When simple people belonging to the poorer class of the community are taken ill they want a physician who is himself simple and poor like themselves, a man who is able to comprehend the language and the needs of his modest patients, and who, because of his low birth, because of the fact that he has been habituated from early childhood to the plain and simple living of the peasant’s cottage, and also because he has been put to comparatively small expense to secure the grade which permits him to practice the profession of medicine, is quite contented to accept a modest fee for his services. The Officier de Santé is, for all these reasons, admirably fitted to fulfil his mission of modest devotion; for him, under these circumstances it will be comparatively easy to act as the confidant, the counsellor, and the sympathetic friend of the patient.

It is not possible for me to state (1919) how far the recent war has upset all the arrangements mentioned above.


Parisian Hospitals.—Of the three large hospitals which existed in Paris at the beginning of the nineteenth century—the Hôtel-Dieu, la Charité and la Salpétrière—I am not able to furnish more than a few scanty details.
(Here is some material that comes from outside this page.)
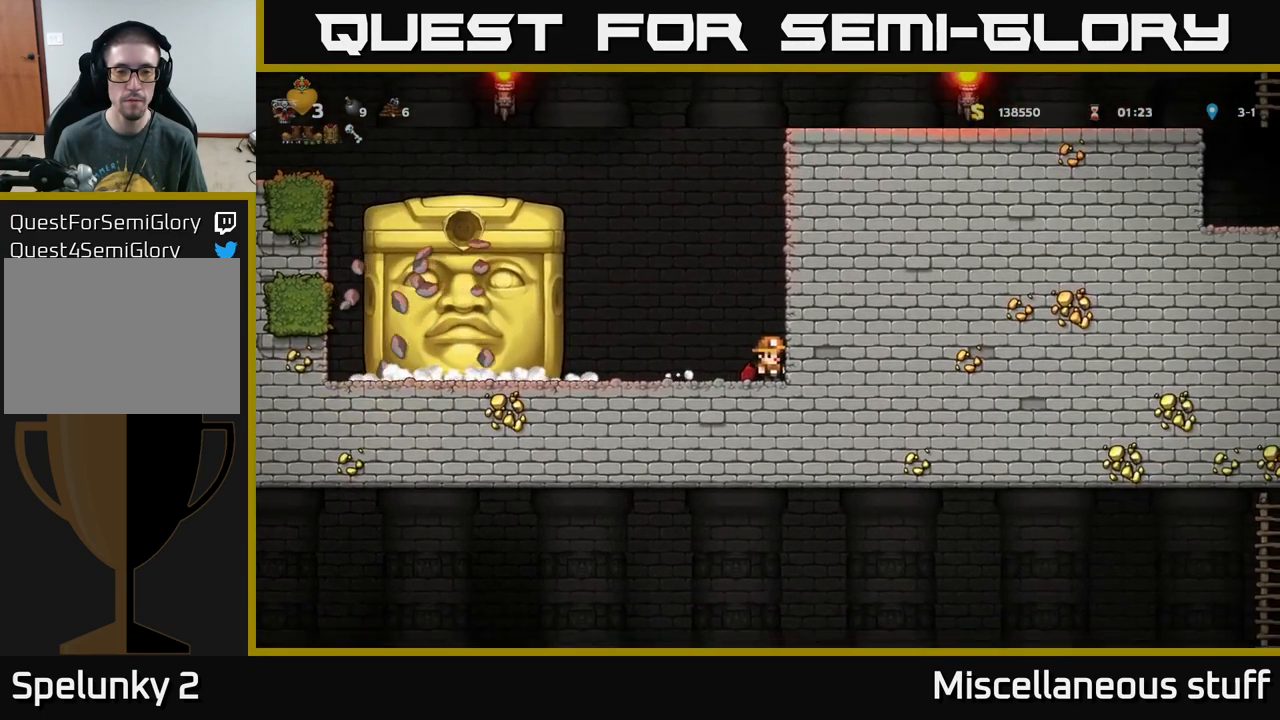
{"buttons": [], "left_stick": "center", "events": [[100, "DPAD_LEFT", "down"], [116, "DPAD_LEFT", "up"]]}
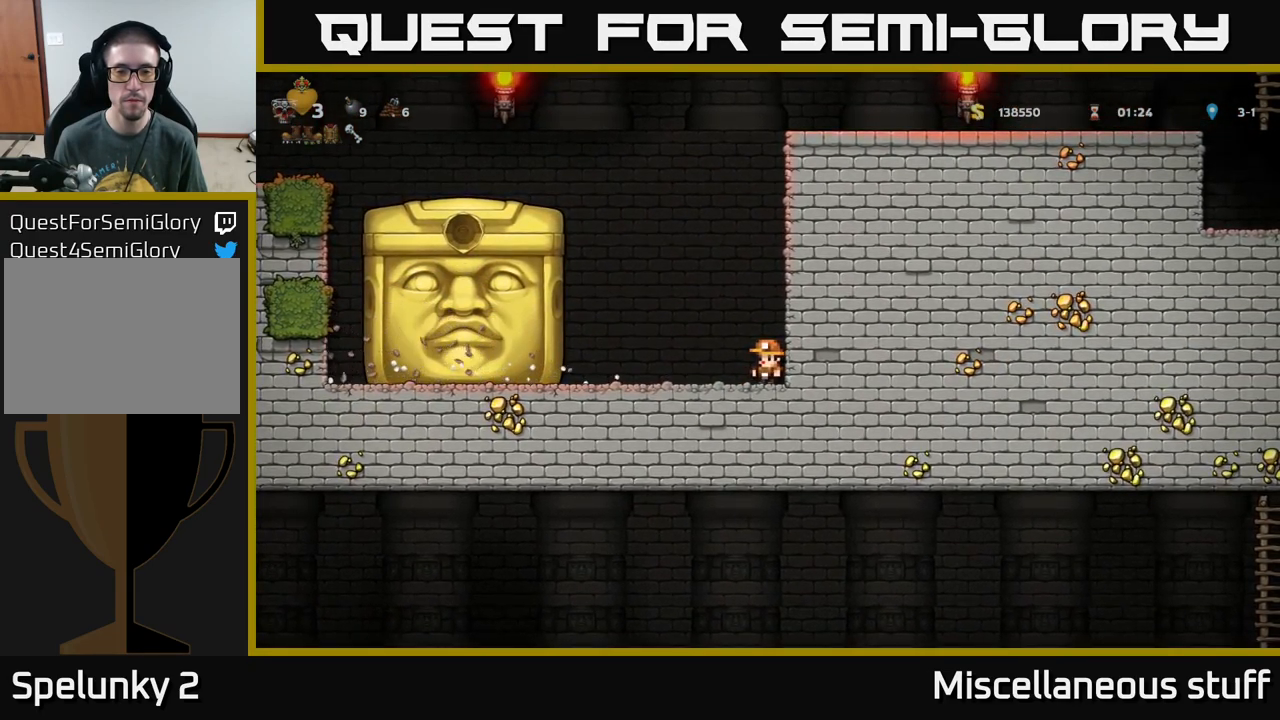
{"buttons": [], "left_stick": "center", "events": []}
According to an editorial which I find in the London Lancet for November 25, 1837, the management of the English hospitals destined for the relief of the sick poor during the period now under consideration was inferior to that of the similar institutions in France. There are good reasons for believing, however, that, after the lapse of a few years, the English hospitals became in every respect the equals of those in France. In Tenon’s elaborate report on the Parisian hospitals examined by him in 1816 I find it stated that la Salpétrière was used in part as a prison and in part as an asylum for the insane; but, in another part of this report, he states that at one time this hospital sheltered as many as 8000 persons, the great majority of whom were legitimate hospital patients.